Bildung ist ein soziales Gefüge mit Menschen als wesentlichem Bestandteil und Wissen, das sich innerhalb dieser Menschen multipliziert bzw. reproduziert. Dieses Gefüge ist die Organisation und Strukturierung rund um Bildung und die Dynamik die entsteht, wenn Menschen sich genau dieser Bildung widmen. Aber welches Bedürfnis steckt hinter dieser Dynamik und vielleicht die noch wichtigere Frage: WAS wissen wir eigentlich? Damit ist nicht gemeint, dass Wissen, bzw. die Wissensinhalte nicht letztgültig wahr sein könnten, sondern aus welchen Bereichen dieses Wissen kommt. Was MUSS ein Mensch mehr wissen um seine grundlegenden Bedürfnisse zu befriedigen und um sich in einer zivilisierten Gesellschaft bewegen zu können und warum will er das überhaupt? Einerseits könnte es die Neugierde sein komplexere Strukturen und Sachverhalte verstehen zu wollen, die sich einem bisher nicht erschlossen haben, andererseits könnte es einfach das Verlangen nach Abgrenzung gegenüber anderen, und somit die Aufrechterhaltung seiner eigenen Individualität sein. Denkbar wäre aber auch, dass Bildung, und vor allem das durch Bildung vermittelte Wissen, dazu dient Status innerhalb einer Gesellschaft herzustellen (ob mit Titel, mehr Lohn, angesehenerer Tätigkeit, etc.). Vermutlich sind alle 3 der hier aufgeführten Gründe unterschiedliche Teilbereiche innerhalb des Begriffs der Bildung, so wie wir ihn in der heutigen Zeit verstehen.

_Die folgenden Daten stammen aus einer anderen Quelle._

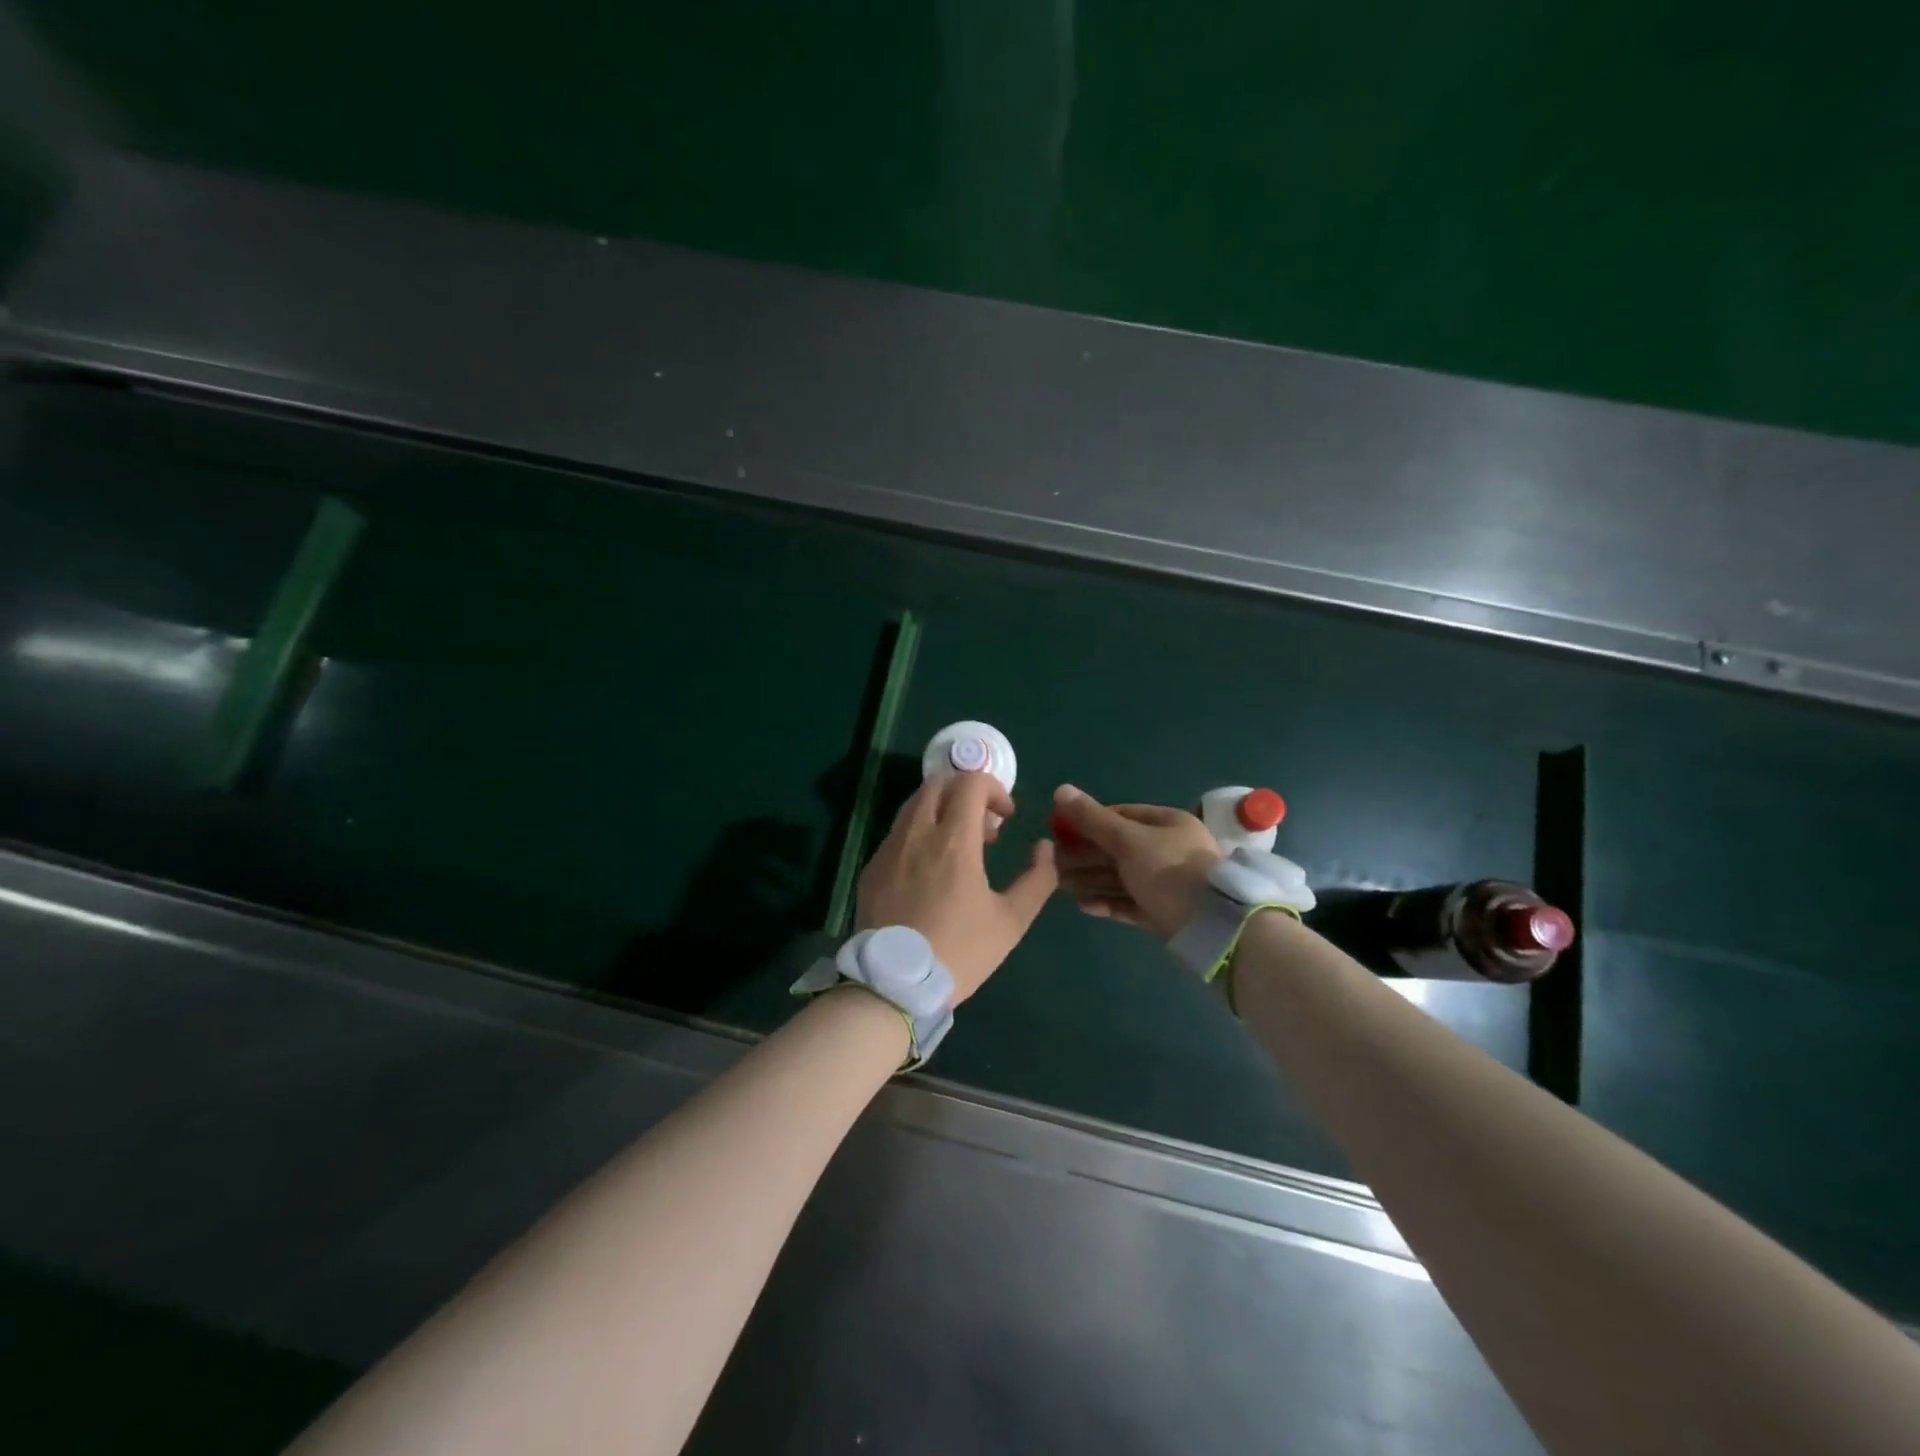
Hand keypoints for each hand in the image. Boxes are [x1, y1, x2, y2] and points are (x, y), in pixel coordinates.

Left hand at [857, 771, 1058, 1004]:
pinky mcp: (872, 867)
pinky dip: (920, 833)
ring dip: (941, 810)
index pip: (970, 783)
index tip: (1006, 817)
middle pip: (938, 784)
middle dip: (966, 793)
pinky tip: (930, 870)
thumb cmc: (959, 951)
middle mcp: (917, 833)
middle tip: (984, 829)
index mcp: (953, 840)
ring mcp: (889, 849)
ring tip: (959, 848)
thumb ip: (1037, 879)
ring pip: (914, 804)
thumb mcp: (1011, 921)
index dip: (994, 789)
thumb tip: (1045, 848)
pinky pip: (898, 832)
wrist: (893, 985)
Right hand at [1050, 784, 1223, 937]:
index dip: (1089, 821)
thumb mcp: (1127, 840)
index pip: (1122, 814)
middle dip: (1084, 854)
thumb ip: (1092, 819)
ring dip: (1090, 879)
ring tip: (1058, 885)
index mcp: (1167, 824)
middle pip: (1118, 848)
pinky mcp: (1164, 913)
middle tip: (1051, 862)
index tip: (1060, 830)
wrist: (1210, 926)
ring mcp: (1167, 884)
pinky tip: (1081, 905)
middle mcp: (1169, 850)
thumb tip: (1060, 790)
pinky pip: (1129, 903)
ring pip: (1121, 877)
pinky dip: (1106, 902)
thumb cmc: (1168, 870)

Sollte die individuelle Bildung einem höheren gesellschaftlichen Entwurf untergeordnet werden oder sollte er gar aus ihr resultieren?

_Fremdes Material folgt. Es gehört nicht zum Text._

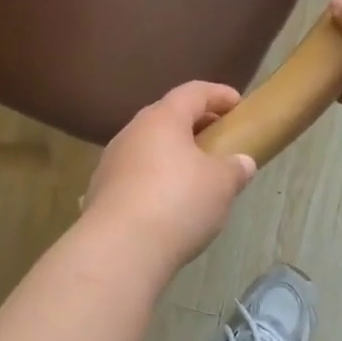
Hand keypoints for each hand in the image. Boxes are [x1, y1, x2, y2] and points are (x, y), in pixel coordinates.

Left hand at [82, 82, 258, 272]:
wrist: (120, 249)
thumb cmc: (178, 202)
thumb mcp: (221, 184)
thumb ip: (235, 168)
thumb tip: (242, 163)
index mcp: (162, 118)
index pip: (193, 92)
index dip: (218, 94)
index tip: (238, 105)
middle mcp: (132, 132)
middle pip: (167, 117)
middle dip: (195, 125)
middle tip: (218, 139)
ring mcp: (111, 161)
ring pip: (148, 147)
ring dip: (172, 154)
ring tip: (195, 175)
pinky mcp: (100, 191)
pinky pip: (134, 175)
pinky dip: (154, 180)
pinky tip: (168, 203)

Wenn man Bildung als Wissensvermittlung versteht, sollte dann mit ihr auch eine Wissenserkenntnis einhergehen? Wenn man jemandem etwas beibringt, sollte derjenige doch auch etwas damit anfangen. Das bedeutet, dass innerhalb des Wissenserwerbs auch immer eine Verwertbarkeit inkludiert ist. Wenn man sich an ursprünglichen Formen der Wissensvermittlung orientiert, stehen dabei auch Aspekte der Tradierung, der einfachen Weitergabe von bereits gewonnenem Wissen und dessen Konservierung in Zusammenhang. Etwas, das jemand schon mal gelernt hat, soll nicht verloren gehen. Es bietet sich an, den bereits beschrittenen Weg fortzuführen, den Punkt bis zu dem ein Verständnis abgeklärt und gesichert ist, als Ausgangspunkt für eigene Erkenntnisschritte zu benutzen, ohne alle Grundfragen selbst klären zu müssen und ohne grundlegende Beobachtungen selbst machen zu müssen. Aber besteht auch ein inhärenter Auftrag, eine Verpflichtung, diesen allgemeinen Wissensstand zu erweitern?

Ob dieser Wissenserwerb schließlich einem Endzweck zukommt, ist mir nicht klar.